A Beijing-based lawyer quoted in the report notes a case in which the client, another detainee, said for the first eight days of detainment he could only sleep for an hour [each day].
“For the remaining 23 hours he was forced to stand, and he had to hold a book on his head without it falling off,” the lawyer said. “He stood for eight days and couldn’t stand it, and confessed to everything and to whatever they said. After he said it, he was allowed two hours of sleep every day. At that point his feet were swollen like an elephant’s, and he could no longer urinate.”
HRW says its report is the first time accounts from shuanggui detainees have been made public.
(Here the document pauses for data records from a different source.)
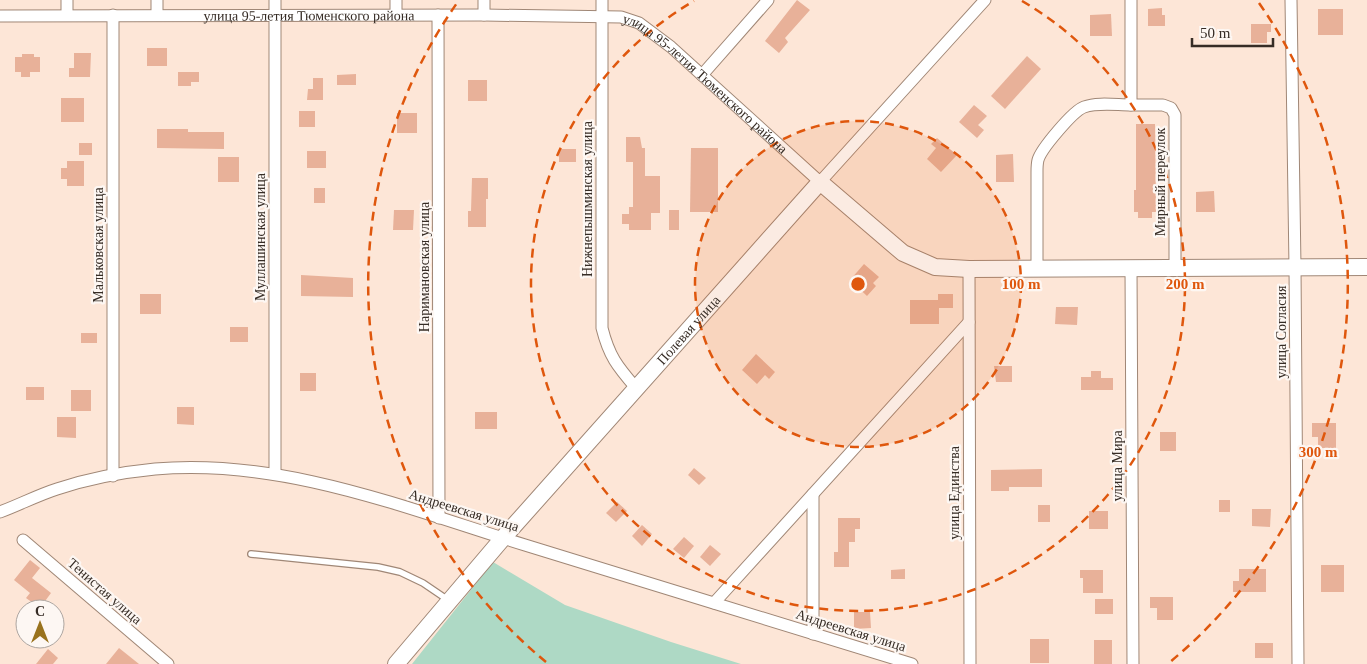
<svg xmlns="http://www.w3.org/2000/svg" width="1367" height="664" viewBox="0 0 1367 664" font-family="Georgia,serif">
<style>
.green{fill:#aed9c5}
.building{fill:#e8b199}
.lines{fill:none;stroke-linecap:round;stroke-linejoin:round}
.lane-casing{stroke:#a08776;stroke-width:8}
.street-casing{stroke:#a08776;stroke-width:13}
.secondary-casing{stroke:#a08776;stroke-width:18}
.lane{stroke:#fff;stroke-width:5.5}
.street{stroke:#fff;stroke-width:11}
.secondary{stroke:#fff;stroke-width:16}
.ring{fill:none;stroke:#df570d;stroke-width:2.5;stroke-dasharray:9 6}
.labels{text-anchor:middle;stroke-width:4.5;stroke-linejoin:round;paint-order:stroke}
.street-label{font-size:14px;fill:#362c25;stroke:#fdf7f3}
.centre{fill:#df570d;stroke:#fdf7f3;stroke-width:2.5}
.ring-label{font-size:15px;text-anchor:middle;font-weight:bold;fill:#df570d;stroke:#fdf7f3;stroke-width:4.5;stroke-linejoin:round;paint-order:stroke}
</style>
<rect width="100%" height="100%" fill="#fde6d7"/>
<path class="green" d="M493,562L565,605L671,642L741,664H412Z"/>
<g class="building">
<path d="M797,0L810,10L785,38L788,42L779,53L765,41Z"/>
<path d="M1162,8V15H1165V26H1148V9Z"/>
<rect x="1318" y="9" width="25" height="26"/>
<path d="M1111,14L1112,36H1090V15Z"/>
<path d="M1251,24H1271V32H1267V43H1251Z"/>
<rect x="147" y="48" width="20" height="18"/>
<path d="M74,53H91L90,77H69V68H74Z"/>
<path d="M22,54H34V57H40V72H30V77H21V72H15V57H22Z"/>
<path d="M1027,56L1041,69L1005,109L991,96Z"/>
<path d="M178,72H199V82H191V86H178Z"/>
<path d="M356,74V85H337V75Z"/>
<path d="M313,78H323V100H307L308,89H313Z"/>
<rect x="468" y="80" width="19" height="21"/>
<rect x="61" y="98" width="23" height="24"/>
<path d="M974,105L987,116L978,125L984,130L977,138L959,122Z"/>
<rect x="299" y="111" width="16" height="16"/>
<rect x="397" y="113" width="20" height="20"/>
<path d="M1136,124H1155L1156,212H1152V218H1138V212H1134V190H1136Z"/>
<path d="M157,129H188V132H224V149L157,148Z"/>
<path d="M626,137H640L642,148H645V176H660V213H651V230H629V224H622V214H629V207H633V162H626Z"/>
<path d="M937,138L957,155L941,172L927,159L936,148L931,144Z"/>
<rect x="79" y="143" width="13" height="12"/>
<path d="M691,148H718V212H690Z"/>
<rect x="559" y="149" width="17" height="13"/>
<rect x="307" y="151" width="19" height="17"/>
<path d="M1013,154L1014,182H996V155Z"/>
<rect x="218" y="157" width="21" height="25"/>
<path d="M67,161H84V186H67V179H61V168H67Z"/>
<path d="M472,178H488V199H486V227H468V211H471Z"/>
<rect x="314" y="188" width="11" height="15"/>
<path d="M1214,191L1215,212H1196V192Z"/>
<path d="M394,210H414L413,230H393Z"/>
<rect x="669" y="210" width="10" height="20"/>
<path d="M864,264L879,277L873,283L876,286L867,296L850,280Z"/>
<path d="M301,275L353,278V297L301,296Z"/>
<rect x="140" y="294" width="21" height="20"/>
<path d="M938,294H953V308H939V324H910V300H938Z"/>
<path d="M1056,307H1078L1077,325L1055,324Z"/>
<rect x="230" y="327" width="18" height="15"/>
<rect x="81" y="333" width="16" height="10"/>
<path d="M756,354L775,372L769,379L765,375L757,384L742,370Z"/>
<path d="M994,366H1012V382H996Z"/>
<path d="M1091,371H1101V378H1113V390H1081V377H1091Z"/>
<rect x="300" y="373" width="16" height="18"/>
<rect x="26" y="387" width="18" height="13"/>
<rect x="71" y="390" width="20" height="21"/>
<path d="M177,407H194V425L177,424Z"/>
<rect x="475" y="412" width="22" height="17"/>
<path d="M57,417H76V438L57,437Z"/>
<path d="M1312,423H1336V448H1318V437H1312Z"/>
<rect x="1160" y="432" width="16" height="19"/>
<path d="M694,468L706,478L699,485L688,475Z"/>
<path d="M1042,469V487H1009V491H991V470Z"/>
<rect x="1219" y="500" width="11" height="12"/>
<path d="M617,502L627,511L616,522L606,513Z"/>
<rect x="1038" y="505" width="12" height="17"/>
<path d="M1252,509H1271L1270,527L1252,526Z"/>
<rect x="1089" y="511" width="19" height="18"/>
<path d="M838,518H860V529H855V542H849V567H834V552H838Z"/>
<path d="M642,525L652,534L642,546L632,536Z"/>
<path d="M684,537L694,546L684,558L673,549Z"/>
<path d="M710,545L721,554L710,566L700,557Z"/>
<path d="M30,560L40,568L32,578L51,593L40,608L26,598L30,593L14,580Z"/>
<rect x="1321" y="565" width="23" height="27"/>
<path d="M905,569V579H891V570Z"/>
<path d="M1239,569H1266V592H1233V581H1239Z"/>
<path d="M1080,570H1103V593H1083V578H1080Z"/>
<path d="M1150,597H1173V620H1157V608H1150Z"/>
<rect x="1095" y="599" width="18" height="15"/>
<path d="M854,612H870L871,628L854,629Z"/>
<rect x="1030" y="639" width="19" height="24"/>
<rect x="1094" y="640" width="18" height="24"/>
<rect x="1255" y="643" width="18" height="15"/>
<path d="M119,648L139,664H106Z"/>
<path d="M48,649L58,658L53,664H36Z"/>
</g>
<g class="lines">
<g class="lane-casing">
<path id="lane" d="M251,554L378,567L400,572L423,583L448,600"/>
</g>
<g class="street-casing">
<g id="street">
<path d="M67,0V15"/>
<path d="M157,0V15"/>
<path d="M275,0V474"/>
<path d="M396,0V15"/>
<path d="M602,0V328C609,356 617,366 636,388"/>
<path d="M1131,0V105H1163L1171,108L1175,115V268"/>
<path d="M1291,0L1295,267L1298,664"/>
<path d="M113,15V476"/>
<path d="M438,15L439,518"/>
<path d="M484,15V0"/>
<path id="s1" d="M0,16L484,15L621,17L639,23L671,47L820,182L985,0"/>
<path d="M702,75L768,0"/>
<path d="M1131,268L1133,664"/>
<path d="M969,269L970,664"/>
<path d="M1037,269V172C1037,168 1037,164 1038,160C1041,149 1073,111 1084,107C1098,102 1116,105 1131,105"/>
<path d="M813,494V634"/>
<path d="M0,512C19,505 38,495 57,489C87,479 124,472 155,469C283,458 405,508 525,545C654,585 783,624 912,664"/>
<path d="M23,540L168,664"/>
<path d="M714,603L969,322"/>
</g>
</g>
<g class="secondary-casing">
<g id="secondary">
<path id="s2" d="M396,664L503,538L820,182L903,253L935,267L969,269L1367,267"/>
</g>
</g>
<use href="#lane" class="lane"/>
<use href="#street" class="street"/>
<use href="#secondary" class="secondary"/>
</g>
<circle cx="858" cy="284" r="163" fill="#df570d" fill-opacity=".12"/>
<g class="ring">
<circle cx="858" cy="284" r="163"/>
<path d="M1022 1A327 327 0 1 1 694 1"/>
<path d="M546 662A490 490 0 0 1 457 3M1259 3A490 490 0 0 1 1170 662"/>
</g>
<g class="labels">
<g class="street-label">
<text dy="5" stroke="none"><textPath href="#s1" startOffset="309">улица 95-летия Тюменского района</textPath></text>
<text dy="5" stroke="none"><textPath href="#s1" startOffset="729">улица 95-летия Тюменского района</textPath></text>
<text transform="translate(1160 182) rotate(-90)" y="5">Мирный переулок</text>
<text transform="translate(587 199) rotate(-90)" y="5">Нижнепышминская улица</text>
<text transform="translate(260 237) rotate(-90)" y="5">Муллашинская улица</text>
<text transform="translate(98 245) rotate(-90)" y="5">Мальковская улица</text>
<text transform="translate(424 267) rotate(-90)" y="5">Наримановская улица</text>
<text dy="5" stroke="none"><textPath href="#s2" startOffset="444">Полевая улица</textPath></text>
<text transform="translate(1281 332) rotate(-90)" y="5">улица Согласия</text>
<text transform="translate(1117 466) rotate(-90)" y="5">улица Мира</text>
<text transform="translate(954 493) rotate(-90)" y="5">улица Единства</text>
<text transform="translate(464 510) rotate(17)" y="5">Андреевская улица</text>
<text transform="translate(105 591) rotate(41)" y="5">Тенистая улица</text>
<text transform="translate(851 630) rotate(17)" y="5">Андреевская улица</text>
</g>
</g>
<circle cx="858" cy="284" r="8" class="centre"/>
<g class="ring-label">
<text x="1021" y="289">100 m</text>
<text x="1185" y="289">200 m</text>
<text x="1318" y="457">300 m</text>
</g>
<g transform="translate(40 624)"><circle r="24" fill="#fdf7f3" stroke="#ada6a1"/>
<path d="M0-4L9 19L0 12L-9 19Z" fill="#99721d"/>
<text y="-8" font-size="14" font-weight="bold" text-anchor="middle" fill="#362c25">С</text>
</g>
<path d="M1192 38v8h81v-8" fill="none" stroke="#362c25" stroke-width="2.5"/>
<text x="1200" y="38" font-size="15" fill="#362c25" stroke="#fdf7f3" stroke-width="4" paint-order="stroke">50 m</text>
</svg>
According to the report, after “confessing” to corruption detainees are typically brought into the criminal justice system, convicted, and sentenced to often lengthy prison terms.
“In shuanggui corruption cases, the courts function as rubber stamps, lending credibility to an utterly illegal Communist Party process,” Richardson said. “Shuanggui not only further undermines China’s judiciary – it makes a mockery of it.”
Shrouded in secrecy
Xi’s anti-corruption campaign has reached deeply into Chinese society and also abroad.
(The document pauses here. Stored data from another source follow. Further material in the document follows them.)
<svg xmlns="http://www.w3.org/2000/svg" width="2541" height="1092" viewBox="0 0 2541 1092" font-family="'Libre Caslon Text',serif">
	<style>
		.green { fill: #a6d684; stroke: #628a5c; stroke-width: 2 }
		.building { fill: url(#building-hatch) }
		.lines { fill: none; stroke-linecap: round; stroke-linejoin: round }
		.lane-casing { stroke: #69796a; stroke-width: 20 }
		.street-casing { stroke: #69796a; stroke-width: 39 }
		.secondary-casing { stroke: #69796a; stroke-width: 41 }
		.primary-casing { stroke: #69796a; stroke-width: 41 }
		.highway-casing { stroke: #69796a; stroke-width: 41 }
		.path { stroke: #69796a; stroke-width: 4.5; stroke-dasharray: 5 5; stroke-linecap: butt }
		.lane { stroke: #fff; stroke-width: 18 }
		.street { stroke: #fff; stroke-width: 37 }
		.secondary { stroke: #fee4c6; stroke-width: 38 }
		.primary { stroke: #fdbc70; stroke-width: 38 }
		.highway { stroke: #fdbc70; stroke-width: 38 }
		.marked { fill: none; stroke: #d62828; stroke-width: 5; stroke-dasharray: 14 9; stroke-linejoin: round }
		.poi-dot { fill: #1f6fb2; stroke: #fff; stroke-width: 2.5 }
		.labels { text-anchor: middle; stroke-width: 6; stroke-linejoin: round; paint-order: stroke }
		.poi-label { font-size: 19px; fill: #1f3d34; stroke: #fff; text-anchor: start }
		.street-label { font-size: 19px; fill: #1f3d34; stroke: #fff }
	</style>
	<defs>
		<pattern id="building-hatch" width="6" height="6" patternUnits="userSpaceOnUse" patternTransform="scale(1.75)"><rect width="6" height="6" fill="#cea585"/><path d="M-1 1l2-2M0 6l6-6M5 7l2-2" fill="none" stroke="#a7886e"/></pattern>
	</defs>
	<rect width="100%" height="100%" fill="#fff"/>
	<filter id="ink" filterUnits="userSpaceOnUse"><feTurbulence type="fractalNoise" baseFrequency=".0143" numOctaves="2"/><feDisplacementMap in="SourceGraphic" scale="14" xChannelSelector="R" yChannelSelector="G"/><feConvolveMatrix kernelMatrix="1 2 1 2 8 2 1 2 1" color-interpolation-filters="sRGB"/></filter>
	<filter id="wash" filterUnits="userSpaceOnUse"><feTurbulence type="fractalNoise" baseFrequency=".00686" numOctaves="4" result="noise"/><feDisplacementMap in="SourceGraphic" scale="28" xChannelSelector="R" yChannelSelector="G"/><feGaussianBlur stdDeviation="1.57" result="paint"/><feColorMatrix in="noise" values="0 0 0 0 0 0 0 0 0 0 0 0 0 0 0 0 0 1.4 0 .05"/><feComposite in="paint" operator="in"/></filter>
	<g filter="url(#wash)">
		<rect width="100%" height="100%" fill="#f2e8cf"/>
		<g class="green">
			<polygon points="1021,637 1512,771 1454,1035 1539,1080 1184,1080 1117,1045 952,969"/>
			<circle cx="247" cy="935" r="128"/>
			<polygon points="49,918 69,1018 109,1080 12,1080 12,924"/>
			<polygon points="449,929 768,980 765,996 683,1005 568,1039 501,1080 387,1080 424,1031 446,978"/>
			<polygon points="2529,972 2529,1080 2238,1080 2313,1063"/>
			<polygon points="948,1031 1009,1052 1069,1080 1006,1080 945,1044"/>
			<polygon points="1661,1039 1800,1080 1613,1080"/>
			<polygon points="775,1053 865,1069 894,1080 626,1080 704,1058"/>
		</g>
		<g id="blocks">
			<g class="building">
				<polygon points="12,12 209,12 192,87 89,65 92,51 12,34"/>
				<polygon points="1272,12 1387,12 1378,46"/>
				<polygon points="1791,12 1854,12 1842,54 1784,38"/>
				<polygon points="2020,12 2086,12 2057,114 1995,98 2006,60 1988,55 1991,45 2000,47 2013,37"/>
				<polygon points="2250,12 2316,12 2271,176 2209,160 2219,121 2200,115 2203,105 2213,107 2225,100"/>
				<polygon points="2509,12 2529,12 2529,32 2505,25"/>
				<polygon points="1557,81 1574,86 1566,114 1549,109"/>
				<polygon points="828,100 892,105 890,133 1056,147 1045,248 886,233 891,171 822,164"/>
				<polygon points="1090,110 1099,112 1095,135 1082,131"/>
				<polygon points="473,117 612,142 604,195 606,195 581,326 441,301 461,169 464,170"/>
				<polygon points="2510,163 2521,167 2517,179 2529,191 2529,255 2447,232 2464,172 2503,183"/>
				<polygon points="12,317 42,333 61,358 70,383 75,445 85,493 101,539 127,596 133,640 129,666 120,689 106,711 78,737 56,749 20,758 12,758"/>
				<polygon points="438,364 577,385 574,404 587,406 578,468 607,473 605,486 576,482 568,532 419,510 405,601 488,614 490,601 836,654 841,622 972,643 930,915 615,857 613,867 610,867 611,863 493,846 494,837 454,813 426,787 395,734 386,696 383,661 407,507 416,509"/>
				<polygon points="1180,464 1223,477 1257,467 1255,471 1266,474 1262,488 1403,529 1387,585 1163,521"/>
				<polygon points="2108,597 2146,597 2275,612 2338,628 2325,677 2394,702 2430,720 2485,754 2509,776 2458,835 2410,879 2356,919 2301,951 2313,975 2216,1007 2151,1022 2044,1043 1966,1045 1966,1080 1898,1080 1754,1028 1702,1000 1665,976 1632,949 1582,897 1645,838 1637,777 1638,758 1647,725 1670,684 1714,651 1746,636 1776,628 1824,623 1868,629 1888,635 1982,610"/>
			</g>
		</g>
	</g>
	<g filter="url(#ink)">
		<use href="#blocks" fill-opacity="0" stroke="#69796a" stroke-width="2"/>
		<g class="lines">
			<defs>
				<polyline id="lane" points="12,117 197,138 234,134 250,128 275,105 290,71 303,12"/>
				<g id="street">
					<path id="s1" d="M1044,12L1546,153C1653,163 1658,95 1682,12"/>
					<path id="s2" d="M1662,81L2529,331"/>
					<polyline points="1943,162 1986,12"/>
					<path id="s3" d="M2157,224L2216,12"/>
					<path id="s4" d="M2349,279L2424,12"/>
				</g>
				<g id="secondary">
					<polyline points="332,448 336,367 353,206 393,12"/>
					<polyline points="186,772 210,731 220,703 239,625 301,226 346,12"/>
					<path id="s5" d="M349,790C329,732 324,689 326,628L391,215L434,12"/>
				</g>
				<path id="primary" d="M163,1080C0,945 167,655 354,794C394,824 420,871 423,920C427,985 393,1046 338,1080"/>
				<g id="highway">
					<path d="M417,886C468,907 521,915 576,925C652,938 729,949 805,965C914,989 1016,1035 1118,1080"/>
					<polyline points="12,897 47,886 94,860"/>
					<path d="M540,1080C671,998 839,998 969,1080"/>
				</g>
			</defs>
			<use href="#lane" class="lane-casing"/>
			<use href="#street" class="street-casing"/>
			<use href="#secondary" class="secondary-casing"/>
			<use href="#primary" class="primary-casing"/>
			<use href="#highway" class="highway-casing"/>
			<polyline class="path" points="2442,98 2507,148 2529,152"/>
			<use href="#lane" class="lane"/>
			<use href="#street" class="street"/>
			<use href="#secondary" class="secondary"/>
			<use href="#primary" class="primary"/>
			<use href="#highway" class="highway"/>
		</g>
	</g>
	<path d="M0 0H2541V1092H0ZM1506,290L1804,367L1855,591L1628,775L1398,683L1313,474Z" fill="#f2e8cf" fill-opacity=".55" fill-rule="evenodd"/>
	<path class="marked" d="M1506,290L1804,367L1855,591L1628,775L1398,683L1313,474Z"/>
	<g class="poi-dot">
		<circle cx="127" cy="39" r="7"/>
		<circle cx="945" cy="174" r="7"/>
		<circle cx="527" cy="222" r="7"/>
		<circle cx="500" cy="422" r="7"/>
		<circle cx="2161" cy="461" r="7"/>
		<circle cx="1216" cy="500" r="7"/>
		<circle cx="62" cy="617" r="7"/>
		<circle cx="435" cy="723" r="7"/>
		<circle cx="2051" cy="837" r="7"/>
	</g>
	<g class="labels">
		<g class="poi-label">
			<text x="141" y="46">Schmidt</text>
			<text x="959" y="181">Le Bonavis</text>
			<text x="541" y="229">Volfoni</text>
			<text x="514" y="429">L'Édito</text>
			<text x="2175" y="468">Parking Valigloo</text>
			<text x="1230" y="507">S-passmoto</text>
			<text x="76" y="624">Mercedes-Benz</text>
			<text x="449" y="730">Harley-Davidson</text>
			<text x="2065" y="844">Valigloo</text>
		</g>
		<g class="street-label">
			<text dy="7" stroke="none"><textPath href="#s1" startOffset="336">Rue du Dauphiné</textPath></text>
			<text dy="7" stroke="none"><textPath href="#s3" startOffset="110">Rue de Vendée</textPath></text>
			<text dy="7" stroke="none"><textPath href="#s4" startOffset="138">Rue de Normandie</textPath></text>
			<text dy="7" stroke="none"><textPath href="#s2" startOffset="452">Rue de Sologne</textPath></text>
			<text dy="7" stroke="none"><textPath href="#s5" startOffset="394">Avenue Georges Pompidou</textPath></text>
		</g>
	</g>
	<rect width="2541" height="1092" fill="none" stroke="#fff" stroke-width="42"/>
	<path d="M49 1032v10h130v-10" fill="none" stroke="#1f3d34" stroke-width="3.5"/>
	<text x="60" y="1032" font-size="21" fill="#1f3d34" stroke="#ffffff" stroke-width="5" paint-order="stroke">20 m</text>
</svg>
According to the CCP’s anti-graft agency, about 200,000 party and government staff have been punished for violating the CCP’s “frugality” rules they were introduced in 2012. Chinese state media quotes the CCDI as saying the officials were involved in more than 146,400 cases, about one-quarter of which involved the use of public vehicles and dining out on public funds.
Moreover, since 2014, under President Xi’s “Operation Fox Hunt,” some 2,020 so-called “economic fugitives,” including 342 former officials, have been returned to China from more than 70 countries.
While the Chinese government is public about some parts of its far-reaching and ongoing efforts to crackdown on corruption, HRW says the shuanggui is shrouded in secrecy.
“The CCDI headquarters in Beijing is not marked except for its street address,” the report says. “Although the CCDI has instructed lower-level offices to provide it with information about all shuanggui cases in the country since 2001, key information — such as how many people are subjected to shuanggui each year — is not publicly available. Nor is the CCDI’s 2012 directive that supposedly outlines better protections for shuanggui detainees.”
HRW acknowledges “there is no doubt” China faces serious problems with corruption. It points to the fact that Transparency International ranked it 83rd out of 168 countries in its Corruption Perceptions Index 2015.
But it says the anti-corruption campaign is unlikely to succeed given China’s absence of an independent judiciary, free media, rule of law, and a criminal justice system that can effectively and fairly investigate and prosecute corruption.
“Abolishing shuanggui is a necessary first step.”
Some commentators have interpreted the anti-graft campaign as Xi’s way of purging other powerful people in China’s leadership. Xi is also party secretary general.